El amor el mar
Pascal Quignard
Traducción de Ignacio
Vidal-Folch
Galaxia Gutenberg
Barcelona, 2023
271 páginas
Tal vez el proyecto
literario de Pascal Quignard (Verneuil-sur-Avre, 1948), reciente premio
Formentor 2023, se pueda resumir en una expresión que encontramos al inicio de
esta novela: «A la melancolía lo único que le gusta es el paisaje en el que
se calma, porque puede derramarse en él. Así se hace tan grande como la vista
alcanza». Su intencionado lirismo y su deseo de recuperar el pasado
durante unos instantes, y traerlo a colación con intenciones de mostrar que podemos
volver a la pureza si sabemos utilizar la imaginación, quedan patentes a lo
largo de cada una de las frases que van componiendo la obra. Estas frases van formando
un follaje que nos oculta el árbol, y a su vez los árboles, como en la famosa
sentencia, no nos dejarán ver el bosque. La solución pasaría, lo sabe todo buen
jardinero, por una poda. La intención de llevar las frases a un ideal de
sentencia sanadora o salvífica no cesan, y Quignard va cayendo sin rubor en
sentencias que nos aclaran que el enamoramiento es una duda, valga la paradoja,
o que «Haga uno lo que haga, espere lo que espere de la deriva de su
propia vida, no sabe cuál es su norte. Ni siquiera lo descubre al final, cuando
su luz se apaga», para reincidir, a continuación, en
que «Cada alma es una desconocida para sí misma».
Las intenciones de
Quignard parecen ser las de mostrar que en escritura también se puede ser
impresionista. Se preocupa constantemente por la textura del texto, por el
aspecto, tal vez por agradar todo lo posible al lector, y esta textura cobra el
sabor del lamento. De los sentidos que se utilizan durante la escritura, el que
se impone es el oído. Vuelve a ser imposible obviar la tristeza de cierta
música barroca, que no parece tener una intención reconocida de ser triste. En
los madrigales de Monteverdi, por ejemplo, uno reconoce ciertas ganas de vivir
y disfrutar de la vida, mientras se nos va expresando que existen muchas trabas
a la hora de desarrollar la vida.
No se pude ser sublime
sin interrupción, y este recorrido por las ideas de belleza que Quignard expone,
muchas veces recurriendo al adjetivo bello, nos presenta una sucesión de
momentos congelados en la que desfilan personajes del siglo XVII, la mayoría de
ellos vinculados a las artes, al mundo de lo delicado y amable, que refleja
cómo le gustaría a Quignard que fuera nuestra relación con el paisaje y entre
las personas.

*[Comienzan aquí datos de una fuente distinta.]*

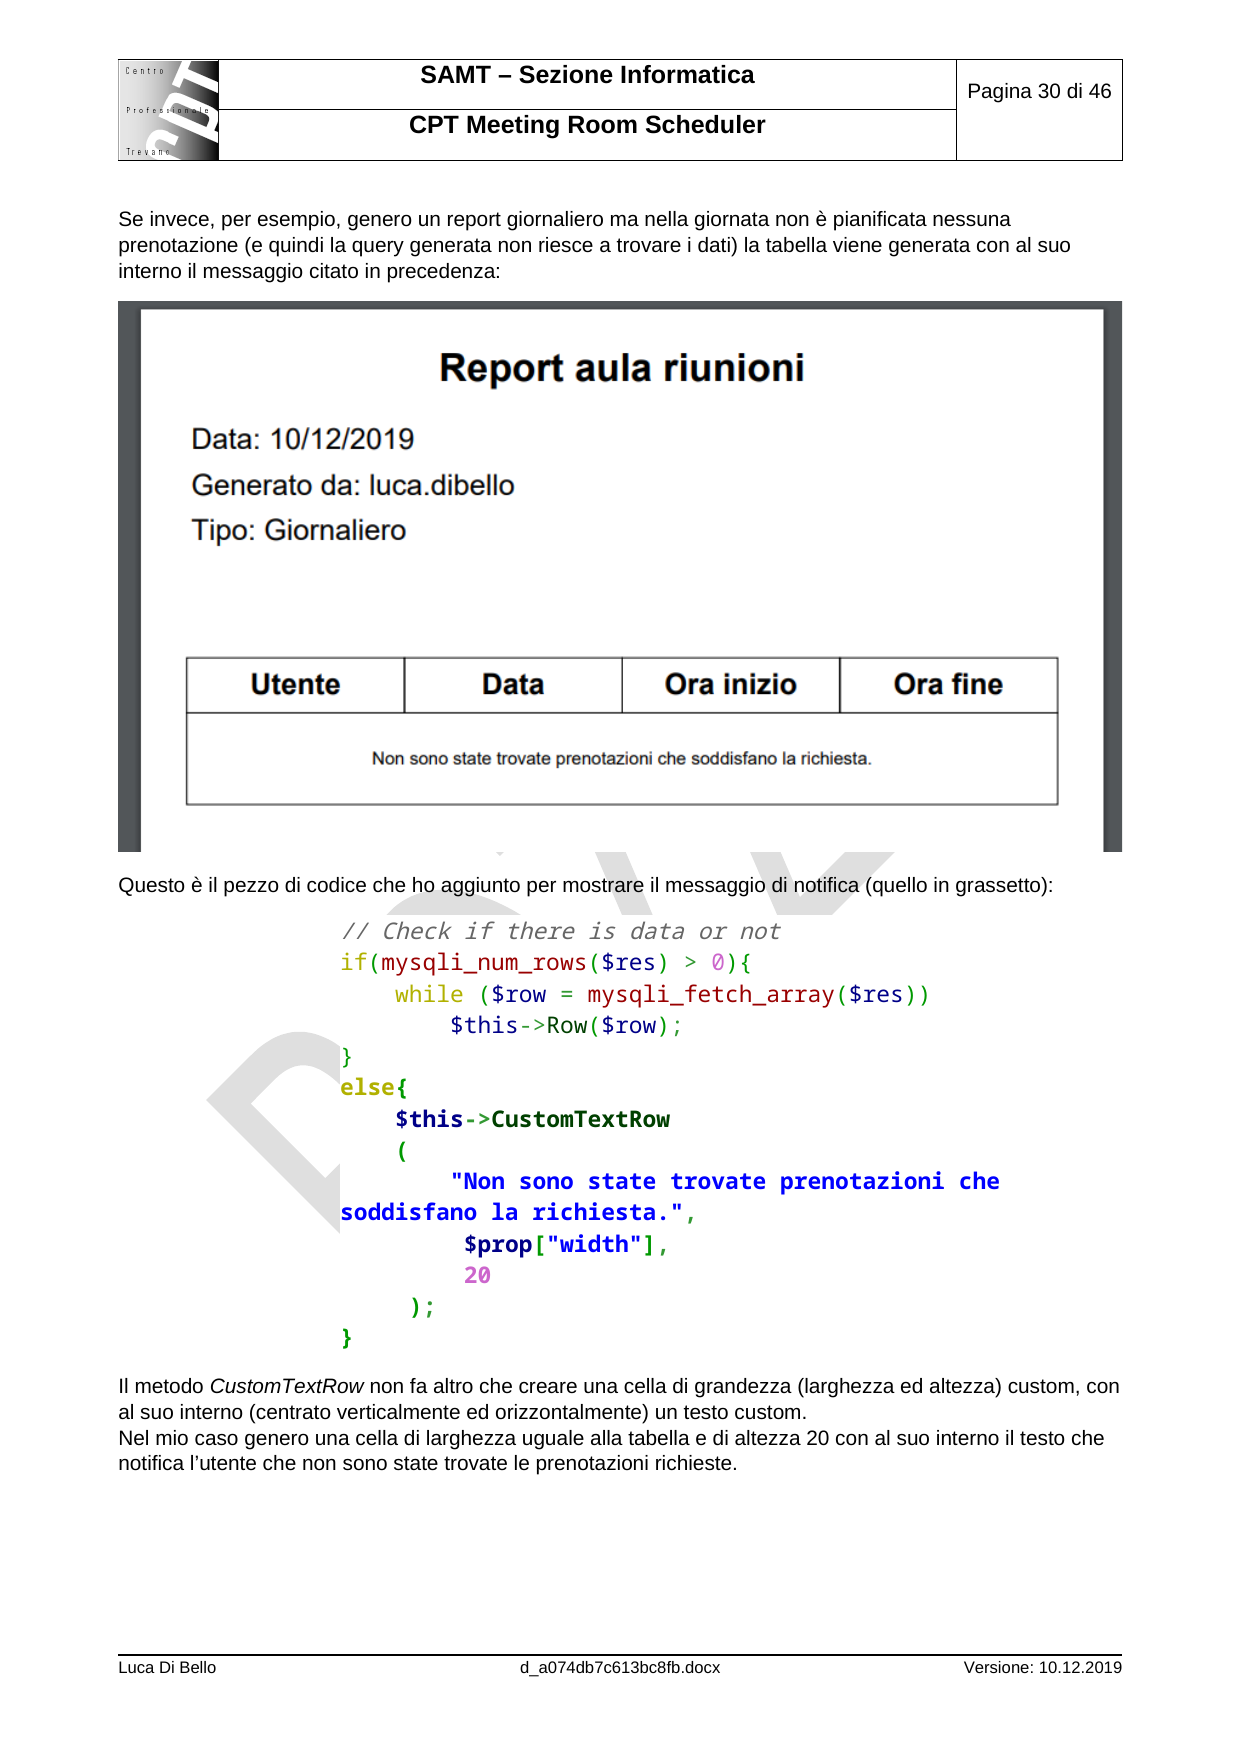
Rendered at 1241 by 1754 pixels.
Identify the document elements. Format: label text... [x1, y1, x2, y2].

text "Non sono state trovate prenotazioni che soddisfano la richiesta.", [340, 1165, 1122, 1227]
text Questo è il pezzo di codice che ho aggiunto per mostrare il messaggio di notifica (quello in grassetto): [118, 852, 1122, 896]
text ( [340, 1134, 1122, 1165]
text $prop["width"], [340, 1227, 1122, 1259]
text Il metodo CustomTextRow non fa altro che creare una cella di grandezza (larghezza ed altezza) custom, con al suo interno (centrato verticalmente ed orizzontalmente) un testo custom. Nel mio caso genero una cella di larghezza uguale alla tabella e di altezza 20 con al suo interno il testo che notifica l’utente che non sono state trovate le prenotazioni richieste. [118, 1374, 1122, 1475]
text Se invece, per esempio, genero un report giornaliero ma nella giornata non è pianificata nessuna prenotazione (e quindi la query generata non riesce a trovare i dati) la tabella viene generata con al suo interno il messaggio citato in precedenza: [118, 207, 1122, 282]
text while ($row = mysqli_fetch_array($res)) [340, 977, 1122, 1009]
picture [118, 301, 1123, 852]
text if(mysqli_num_rows($res) > 0){ [340, 946, 1122, 977]
text ); [340, 1290, 1122, 1321]
text 20 [340, 1259, 1122, 1290]
text else{ [340, 1071, 1122, 1102]
text // Check if there is data or not [340, 915, 1122, 946]
text } [340, 1040, 1122, 1071]
picture [118, 60, 219, 160]
text $this->Row($row); [340, 1009, 1122, 1040]
text $this->CustomTextRow [340, 1102, 1122, 1134]
text } [340, 1321, 1122, 1352]
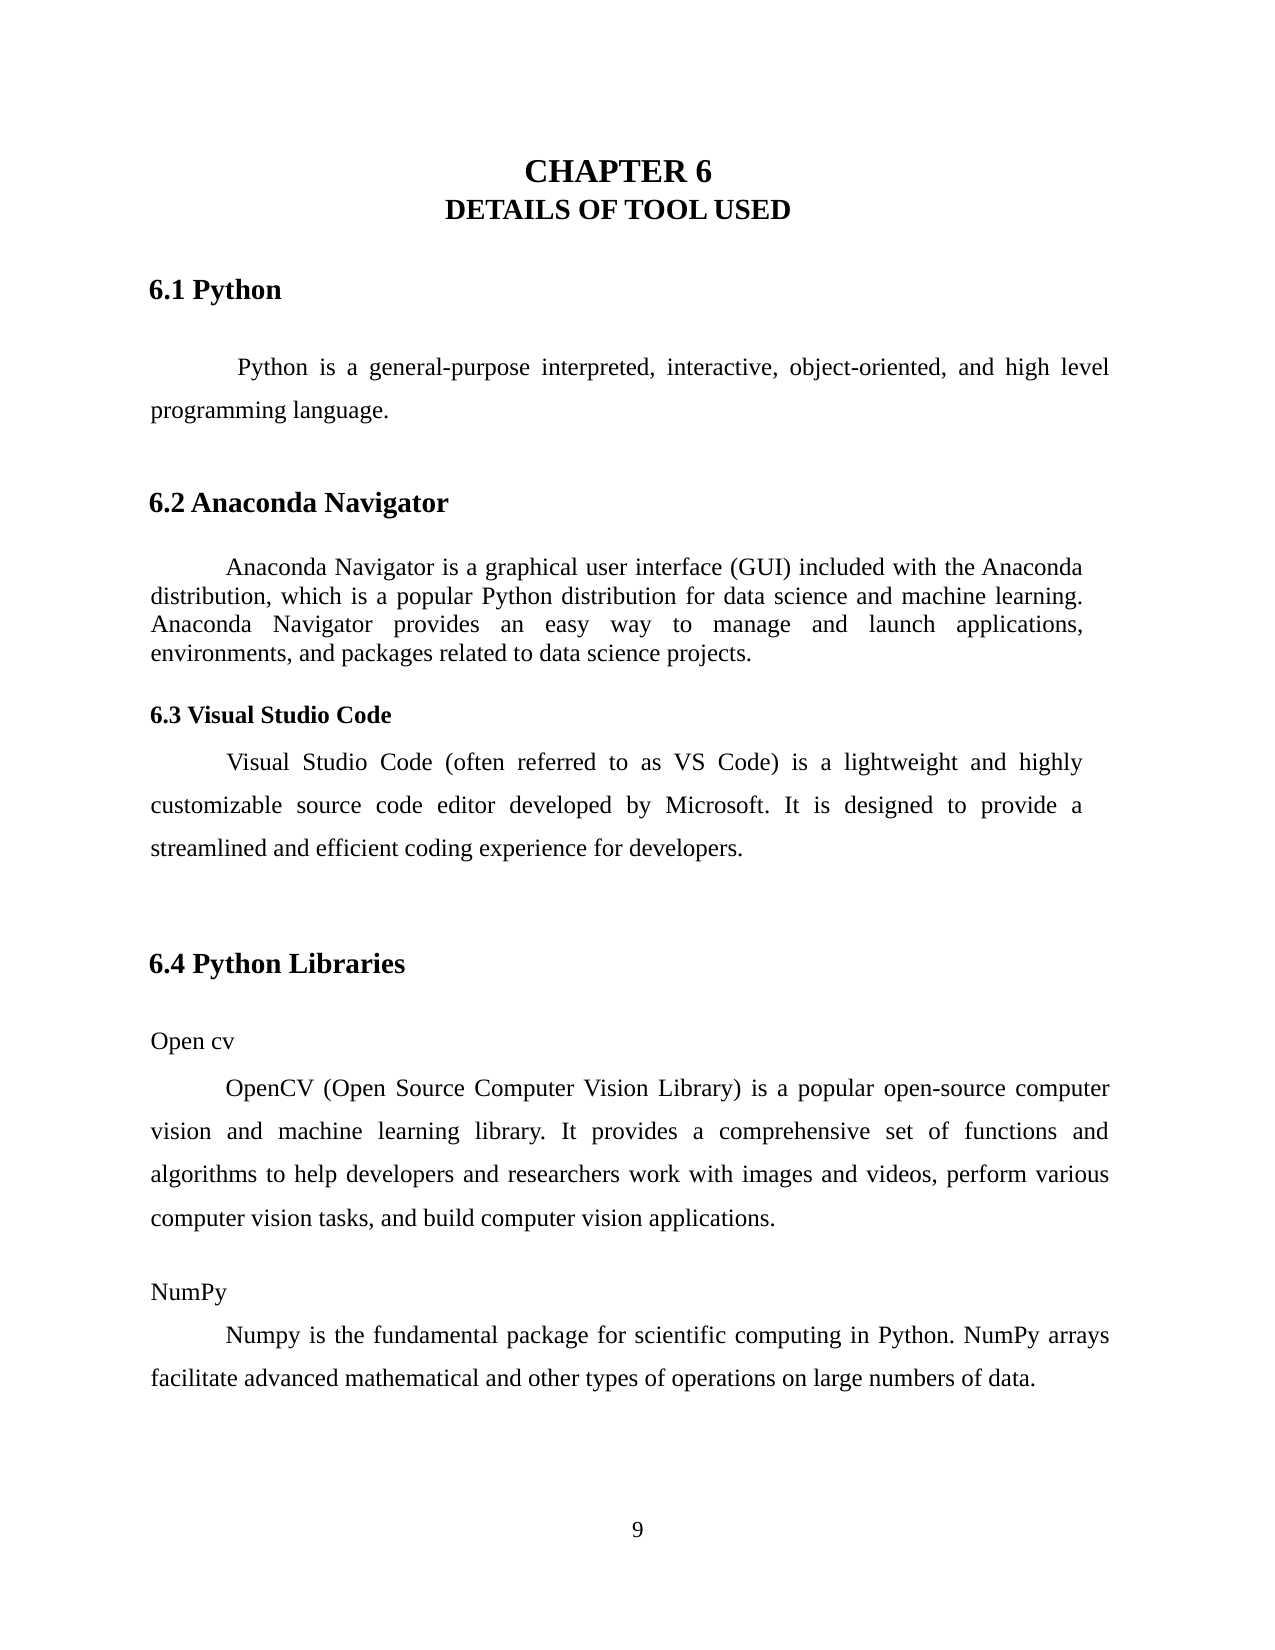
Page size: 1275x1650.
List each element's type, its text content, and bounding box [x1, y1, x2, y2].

subtitle 6.2 Anaconda Navigator [148, 486, 1231, 519]
subtitle 6.4 Python Libraries [148, 947, 1231, 980]
subtitle 6.1 Python [149, 272, 1009, 306]
text Open cv [150, 1026, 1111, 1055]
subtitle CHAPTER 6 [151, 151, 1085, 189]
text Python is a general-purpose interpreted, interactive, object-oriented, and high level programming language. [150, 352, 1111, 424]
text OpenCV (Open Source Computer Vision Library) is a popular open-source computer vision and machine learning library. It provides a comprehensive set of functions and algorithms to help developers and researchers work with images and videos, perform various computer vision tasks, and build computer vision applications. [150, 1073, 1111, 1231]
text Visual Studio Code (often referred to as VS Code) is a lightweight and highly customizable source code editor developed by Microsoft. It is designed to provide a streamlined and efficient coding experience for developers. [150, 747, 1084, 862]
subtitle 6.3 Visual Studio Code [150, 700, 1231, 728]
text NumPy [150, 1277, 1111, 1306]
text Numpy is the fundamental package for scientific computing in Python. NumPy arrays facilitate advanced mathematical and other types of operations on large numbers of data. [150, 1320, 1111, 1392]
text Anaconda Navigator is a graphical user interface (GUI) included with the Anaconda distribution, which is a popular Python distribution for data science and machine learning. Anaconda Navigator provides an easy way to manage and launch applications, environments, and packages related to data science projects. [150, 553, 1084, 667]
subtitle DETAILS OF TOOL USED [227, 192, 1009, 226]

Vuelve, una y otra vez, a ese camino de quien pretende llegar a
entender y cree que entiende o va entendiendo, intentando reducir lo asequible
a cuatro colores: amor, mar, música, muerte —la enumeración es suya—, en un ambiente donde a los personajes nadie
los ha acariciado antes, y así les cuesta explicarse a sí mismos la dulzura y
la pena de no haber conocido el cariño, la ternura. En este afán, los párrafos
más conseguidos son aquellos en los que Quignard cambia de estrato y baja al
barro, a unos lugares donde se sucede la crueldad, donde conviven las clases
bajas con los animales y las enfermedades. Es entonces cuando las formas de
pretensión lírica y hermosa se redimensionan y nos sorprenden, porque el
lenguaje se desajusta de la historia que nos está contando, que es una historia
de enamoramientos: entre humanos y con la música, con el propio amor y con el
mar.
Vamos perdiendo, a medida que leemos,
constantemente el eje de la novela, debido a que a Quignard no le interesa vertebrar,
porque la vida, tampoco en los tiempos que refleja él, no está estructurada.
Eso es algo que queda en manos de los guionistas de cine y de los novelistas, de
quienes, en cierta medida, parece estar renegando. Tal vez su virtud sea su punto
débil. Sólo hay una manera de cerciorarse, que es leyendo la obra.